PASSAGE EXTRAIT:
Hommes-femmes, un combat inégal
«Les hommes, en toute sincérité, ignorent à quel point le dispositif d’émasculation des filles est imparable, à quel point tout est scrupuleusement organisé pour garantir qu’ils triomphent sans risquer grand-chose, quand ils s’attaquent à des femmes.»
Virginie Despentes.
J’ai déjà longuement parlé de Virginie Despentes dans ces colonnes, mais je reviens aujourd’hui sur un sujet qui me semble extrêmement important pour comprendre les inégalités persistantes entre hommes et femmes dans notre société : la violence féminine (qui a fait l’objet d’un débat à la bibliothèque La Rue en décembre 2007).
Dans King Kong Théorie (2006), Virginie Despentes raconte comment elle a été victime d’un viol alors qu’elle avait quinze ans. Elle et une amie. En face : trois types. Combat égal ? Elles : «jamais semblables, avec nos corps de femmes», «du sexe de la peur, de l’humiliation, le sexe étranger».

DOCUMENTS PRÉSENTÉS:
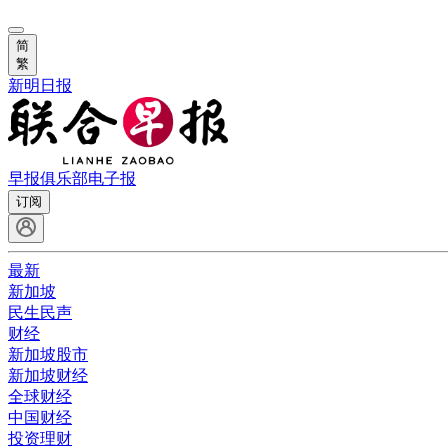
简
繁
新明日报
早报俱乐部
电子报
订阅
最新
新加坡
民生民声
财经
新加坡股市
新加坡财经
全球财经
中国财经
投资理财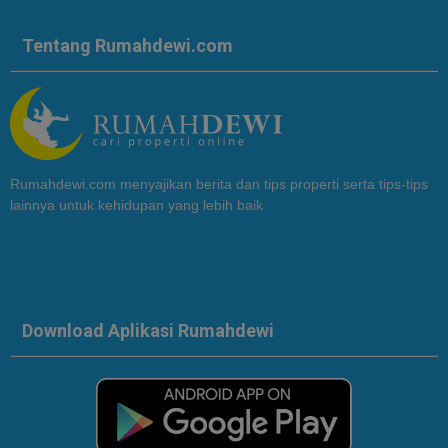
Tentang Rumahdewi.com
Rumahdewi.com menyajikan berita dan tips properti serta tips-tips
lainnya untuk kehidupan yang lebih baik
Download Aplikasi Rumahdewi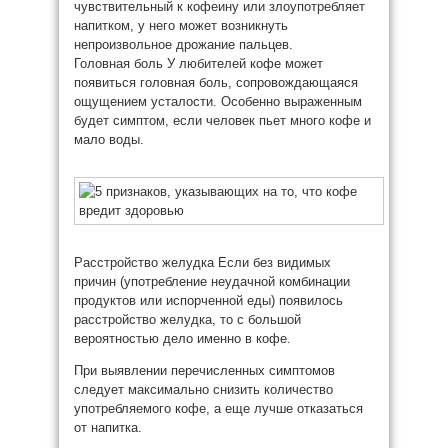
чувствительный к кофеину или злоупотребляет
напитком, у него может возникнуть
непроизвольное дрожание пальцев.
Головная боль У любителей кофе может
появиться головная боль, сопровождающаяся
ощущением усталости. Особенно выраженным
будет симптом, если человек пьет много кофе и
мало воды.
Расстройство желудка Если без видимых
причин (употребление неудачной комбинации
продуктов или испорченной еды) появилось
расстройство желудка, то с большой
вероятностью дело именно в кофе.
При выявлении перечисленных симптомов
следует максимально снизить количество
употребляемого кофе, а еще лучше отказаться
от напитка.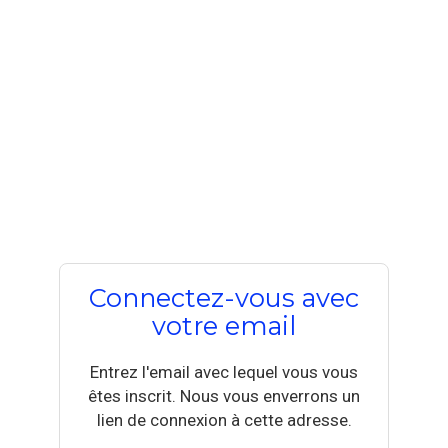
Connectez-vous avec
votre email
Entrez l'email avec lequel vous vous
êtes inscrit. Nous vous enverrons un
lien de connexion à cette adresse.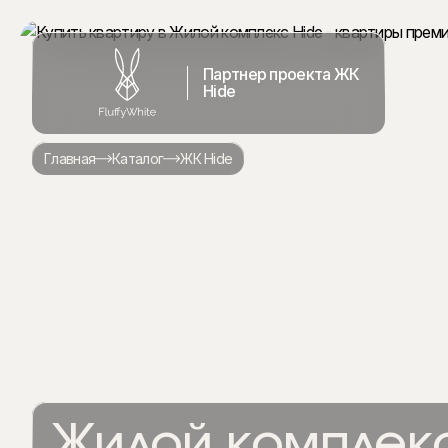
Партнер проекта ЖК
Hide
Главная
Каталог
ЖК Hide
Жилой комплекс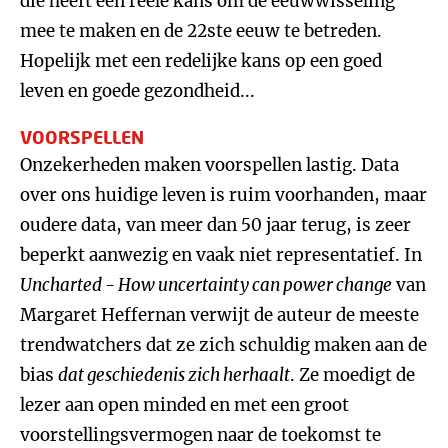
die heeft een reële kans om de eeuwwisseling
mee te maken en de 22ste eeuw te betreden.
Hopelijk met een redelijke kans op een goed
leven en goede gezondheid...
VOORSPELLEN
Onzekerheden maken voorspellen lastig. Data
over ons huidige leven is ruim voorhanden, maar
oudere data, van meer dan 50 jaar terug, is zeer
beperkt aanwezig en vaak niet representatief. In
Uncharted - How uncertainty can power change
van
Margaret Heffernan verwijt de auteur de meeste
trendwatchers dat ze zich schuldig maken aan de
bias
dat geschiedenis zich herhaalt
. Ze moedigt de
lezer aan open minded en met een groot
voorstellingsvermogen naar de toekomst te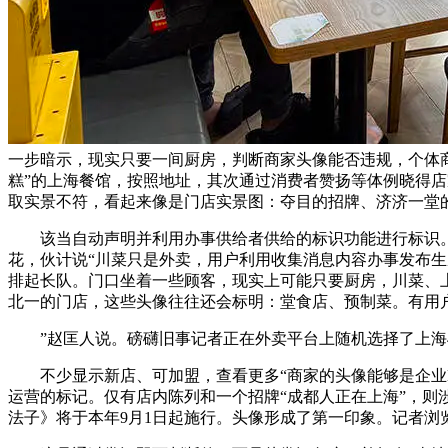
一步暗示，现实只要一间厨房，判断商家头像能否违规，个体
糕”的上海餐馆，按照地址，其次通过消费者赞扬等体例晓得
取实景不符，看起来像是门店实景图：夺目的招牌、济济一堂
该当自动声明并利用办事供给者供给的标识功能进行标识。
花，伙计说“川菜只是外卖，用户利用收集消息内容办事发布
排起长队。门口坐着一些顾客，现实上可能只要厨房，川菜、上
北一的门店，这些头像往往还会标明：堂食店、预制菜。有用
”赵匡人说。磅礴旧事记者正在外卖平台上随机选择了上海4家
不少显示新店、可加盟，查看更多“商家的头像能够是企业l
运营的标记。仅有店内陈列和一个招牌“成都人正在上海”，
法子》将于本年9月1日起施行。头像形成了第一印象。记者浏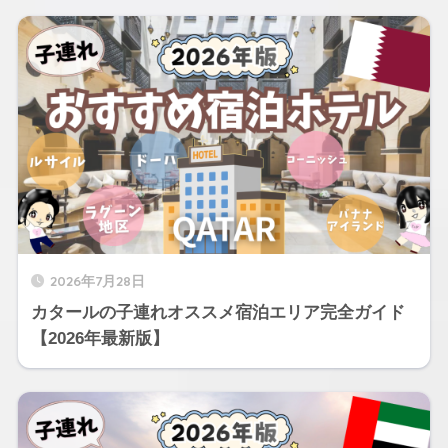
2026年7月28日
カタールの子連れオススメ宿泊エリア完全ガイド
【2026年最新版】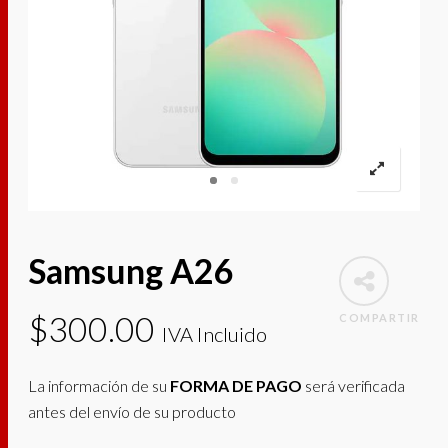
Samsung A26
$
300.00
COMPARTIR
IVA Incluido
La información de su
FORMA DE PAGO
será verificada
antes del envío de su producto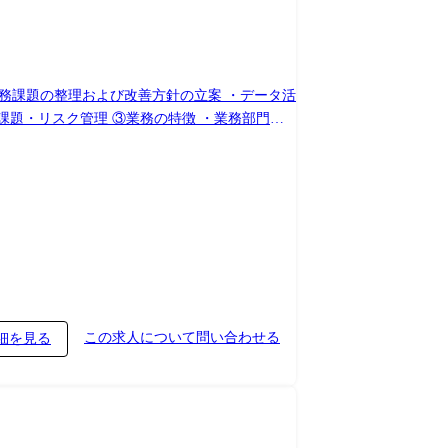
務課題の整理および改善方針の立案 ・データ活
、課題・リスク管理 ③業務の特徴 ・業務部門と
この求人について問い合わせる
細を見る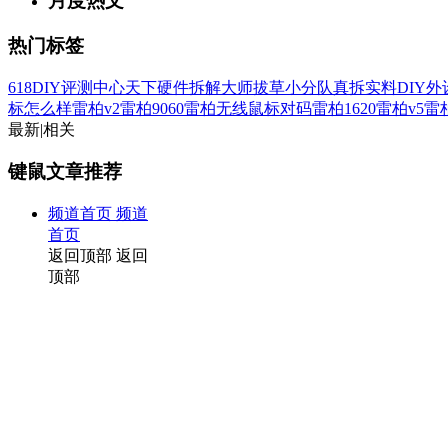
月度热文
热门标签
618
DIY评测中心
天下硬件
拆解大师
拔草小分队
真拆实料
DIY
标怎么样
雷柏v2
雷柏9060
雷柏无线鼠标对码
雷柏1620
雷柏v5
雷柏
最新
|
相关
键鼠文章推荐
频道首页
频道
首页
返回顶部
返回
顶部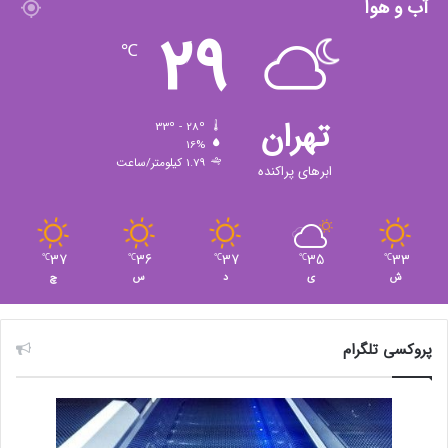
آب و هوا
29
℃
تهران
33º - 28º
16%
1.79 کیلومتر/ساعت
ابرهای پراکنده
37
36
37
35
33
℃
℃
℃
℃
℃
ش
ی
د
س
چ
پروکسی تلگرام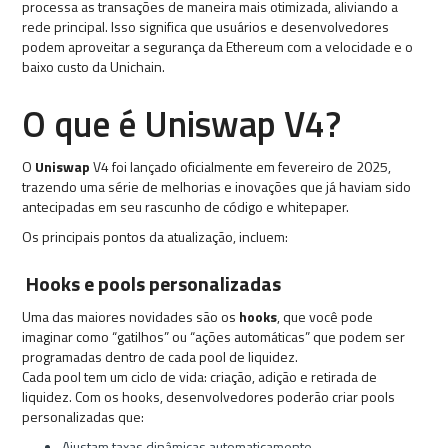
processa as transações de maneira mais otimizada, aliviando a
rede principal. Isso significa que usuários e desenvolvedores
podem aproveitar a segurança da Ethereum com a velocidade e o
baixo custo da Unichain.
O que é Uniswap V4?
O
Uniswap
V4 foi lançado oficialmente em fevereiro de 2025,
trazendo uma série de melhorias e inovações que já haviam sido
antecipadas em seu rascunho de código e whitepaper.
Os principais pontos da atualização, incluem:
Hooks e pools personalizadas
Uma das maiores novidades são os
hooks
, que você pode
imaginar como “gatilhos” ou “ações automáticas” que podem ser
programadas dentro de cada pool de liquidez.
Cada pool tem um ciclo de vida: criação, adição e retirada de
liquidez. Com os hooks, desenvolvedores poderão criar pools
personalizadas que:
Ajustam taxas dinâmicas automaticamente,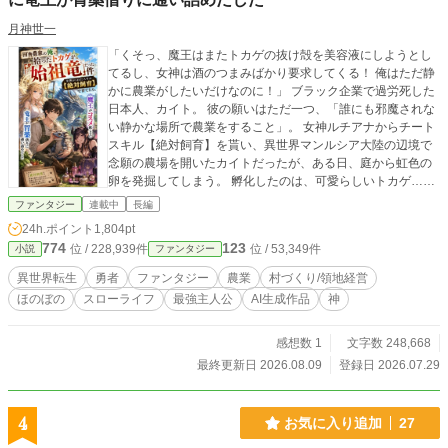
月神世一
「くそっ、魔王はまたトカゲの抜け殻を美容液にしようとし
てるし、女神は酒のつまみばかり要求してくる！ 俺はただ静
かに農業がしたいだけなのに！」 ブラック企業で過労死した
日本人、カイト。 彼の願いはただ一つ、「誰にも邪魔されな
い静かな場所で農業をすること」。 女神ルチアナからチート
スキル【絶対飼育】を貰い、異世界マンルシア大陸の辺境で
念願の農場を開いたカイトだったが、ある日、庭から虹色の
卵を発掘してしまう。 孵化したのは、可愛らしいトカゲ……
ではなく、神話の時代に世界を滅亡させた『始祖竜』の幼体
ファンタジー
連載中
長編
だった！ しかし、カイトはスキル【絶対飼育】のおかげで、
24h.ポイント
1,804pt
その破壊神を「ポチ」と名付けたペットとして完璧に飼い慣
774
123
位 / 228,939件
位 / 53,349件
小説
ファンタジー
らしてしまう。 ポチのくしゃみ一発で、敵の軍勢は老衰で塵
に!? ポチの抜け殻は、魔王が喉から手が出るほど欲しがる究
異世界転生
勇者
ファンタジー
農業
村づくり/領地経営
極の美容成分に!? 世界を滅ぼすほどの力を持つポチと、その
ほのぼの
スローライフ
最強主人公
AI生成作品
神
魔素を浴びて育った規格外の農作物を求め、理知的で美人の
魔王、疲労困憊の竜王、いい加減な女神が次々にカイトの家
に押しかけてくる！ 「世界の管理者」すら手が出せない最強
感想数 1
文字数 248,668
の農場主、カイト。 これは、世界の運命と、美味しい野菜
最終更新日 2026.08.09
登録日 2026.07.29
と、ペットの散歩に追われる、史上最も騒がしいスローライ
フ物語である！ 本作品はAIを活用して制作しています。企
画・設定・世界観・登場人物・ストーリーは作者が考案し、
4
お気に入り追加
27
本文の文章生成にはAIを利用しています。掲載内容は作者が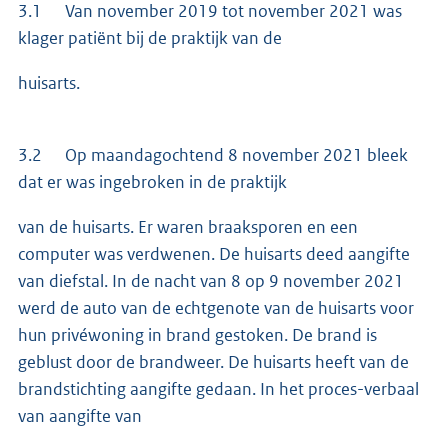
3.1 Van november 2019 tot november 2021 was
klager patiënt bij de praktijk van de
huisarts.
3.2 Op maandagochtend 8 november 2021 bleek
dat er was ingebroken in de praktijk
van de huisarts. Er waren braaksporen en een
computer was verdwenen. De huisarts deed aangifte
van diefstal. In de nacht van 8 op 9 november 2021
werd de auto van de echtgenote van de huisarts voor
hun privéwoning in brand gestoken. De brand is
geblust door de brandweer. De huisarts heeft van de
brandstichting aangifte gedaan. In het proces-verbaal
van aangifte van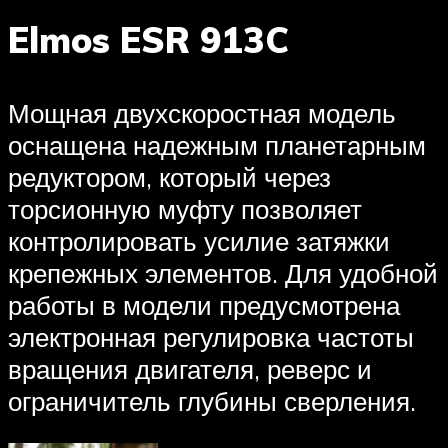
Elmos ESR 913C
Мощная двухскоростная модель
оснащена надежным планетарным
редуктором, который через
торсионную муфту позволяет
контролировать усилие затяжки
крепежных элементов. Для удобной
работы в модели предусмотрена
электронная регулировка частоты
вращения двигателя, реверс и
ограничитель глубины сверления.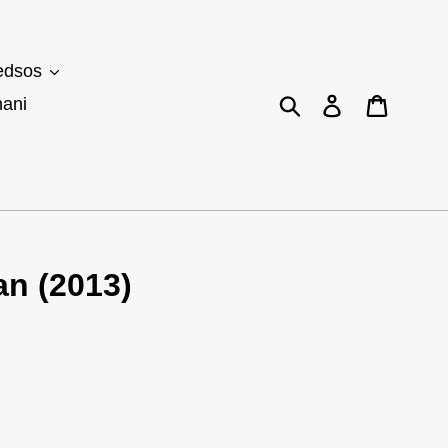
dsos
Cari
Log masuk
Bakul
ani
an (2013)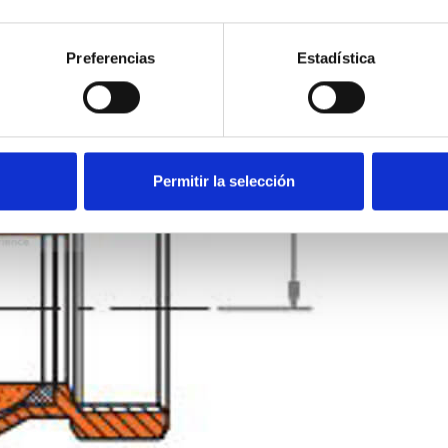
Preferencias
Estadística
Permitir la selección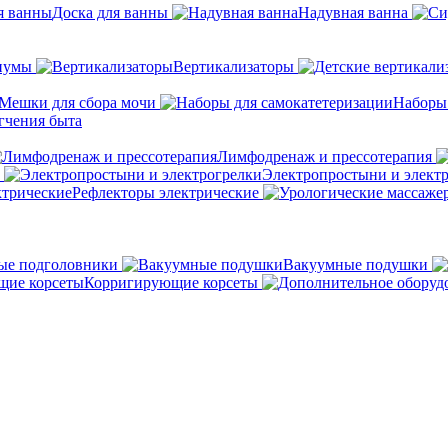
Доска для ванны
Надувная ванна
иумы
Вертикализаторы
Мешки для сбора мочи
Наборы
гчения быта
Лимфодренаж и прессотерапия
Электропростыни и элект
Рефлекторы электрические
ые подголовники
Вакуумные подушки
Корригирующие корсеты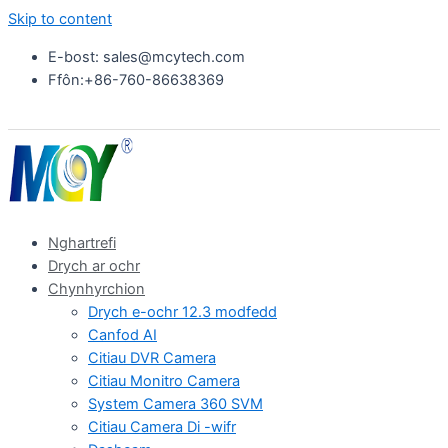
Skip to content
E-bost: sales@mcytech.com
Ffôn:+86-760-86638369
Nghartrefi
Drych ar ochr
Chynhyrchion
Drych e-ochr 12.3 modfedd
Canfod AI
Citiau DVR Camera
Citiau Monitro Camera
System Camera 360 SVM
Citiau Camera Di -wifr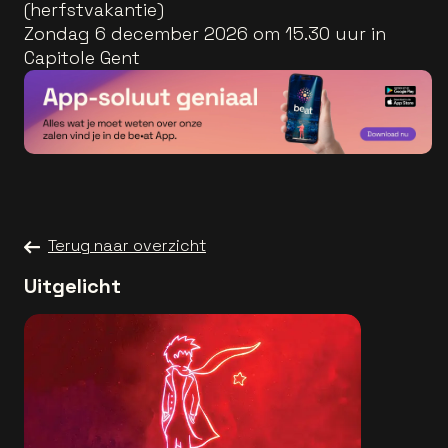
(herfstvakantie)
Zondag 6 december 2026 om 15.30 uur in
Capitole Gent
Terug naar overzicht
Uitgelicht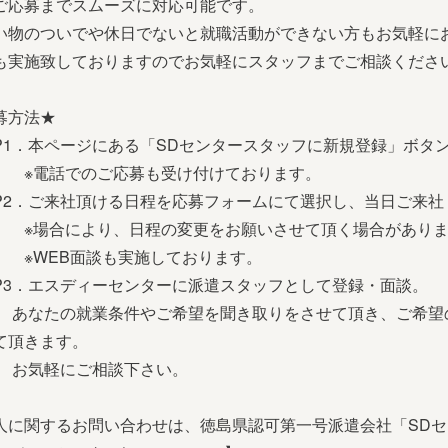
ご応募までスムーズに対応可能です。
い物のついでや休日でないと就職活動ができない方もお気軽に
も実施致しておりますのでお気軽にスタッフまでご相談くださ
募方法★
EP1．本ページにある「SDセンタースタッフに新規登録」ボタ
話でのご応募も受け付けております。
EP2．ご来社頂ける日程を応募フォームにて選択し、当日ご来社
合により、日程の変更をお願いさせて頂く場合がありま
EB面談も実施しております。
EP3．エスディーセンターに派遣スタッフとして登録・面談。
たの就業条件やご希望を聞き取りをさせて頂き、ご希望の
て頂きます。
気軽にご相談下さい。
人に関するお問い合わせは、徳島県認可第一号派遣会社「SDセンター 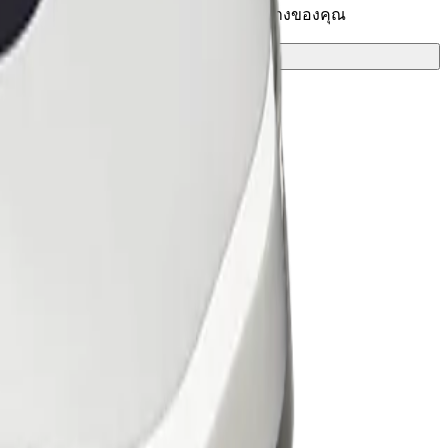
และค้นหาเส้นทางที่ดีที่สุดสำหรับการเดินทางของคุณ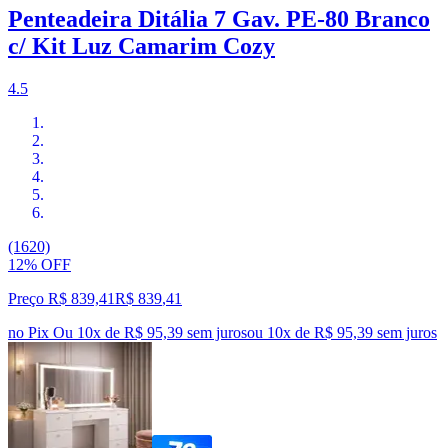
Penteadeira Ditália 7 Gav. PE-80 Branco
c/ Kit Luz Camarim Cozy
4.5
(1620)
12% OFF
Preço R$ 839,41
R$
839
,
41
no Pix
Ou 10x de R$ 95,39 sem juros
ou
10
x de
R$ 95,39
sem juros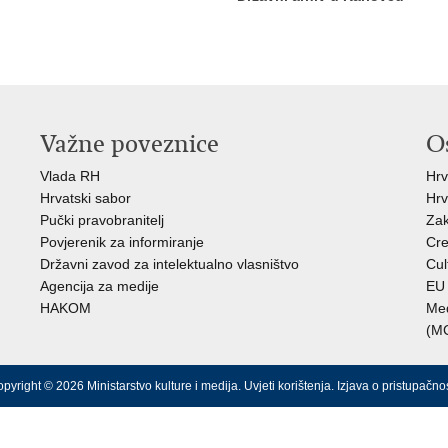
Važne poveznice
O
Vlada RH
Hrv
Hrvatski sabor
Hrv
Pučki pravobranitelj
Zak
Povjerenik za informiranje
Cre
Državni zavod za intelektualno vlasništvo
Cul
Agencija za medije
EU 
HAKOM
Međ
(M
pyright © 2026 Ministarstvo kulture i medija.
Uvjeti korištenja
.
Izjava o pristupačnos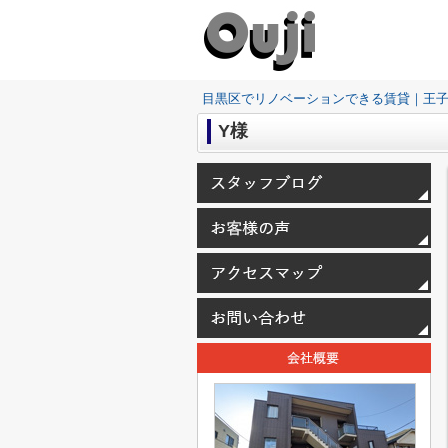
目黒区でリノベーションできる賃貸｜王
Y様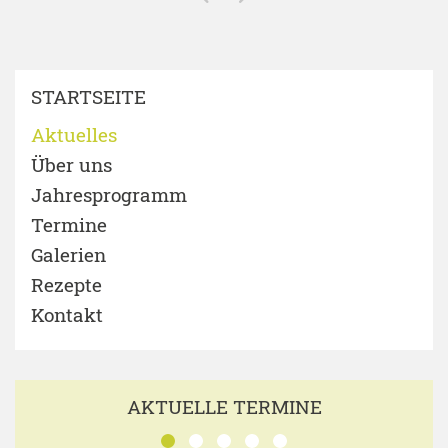
STARTSEITE
Aktuelles
Über uns
Jahresprogramm
Termine
Galerien
Rezepte
Kontakt
AKTUELLE TERMINE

EXERCICE: Recopiez intégralement le passage sur Virginie Despentes, sans y changer un seul mot. Les documents constituent un matériau à part, distinct du passage.

RÉSULTAT DE L'EXERCICE:
Hommes-femmes, un combat inégal
«Les hommes, en toute sincérité, ignorent à quel point le dispositif d’émasculation des filles est imparable, à quel point tout est scrupuleusement organisé pour garantir qu’ils triomphent sans risquer grand-chose, quand ils s’attaquent à des femmes.»
Virginie Despentes.
J’ai déjà longuement parlé de Virginie Despentes dans ces colonnes, mais je reviens aujourd’hui sur un sujet qui me semble extrêmement important pour comprendre les inégalités persistantes entre hommes et femmes dans notre société : la violence féminine (qui a fait l’objet d’un débat à la bibliothèque La Rue en décembre 2007).
Dans King Kong Théorie (2006), Virginie Despentes raconte comment elle a été victime d’un viol alors qu’elle avait quinze ans. Elle et une amie. En face : trois types. Combat égal ? Elles : «jamais semblables, avec nos corps de femmes», «du sexe de la peur, de l’humiliation, le sexe étranger».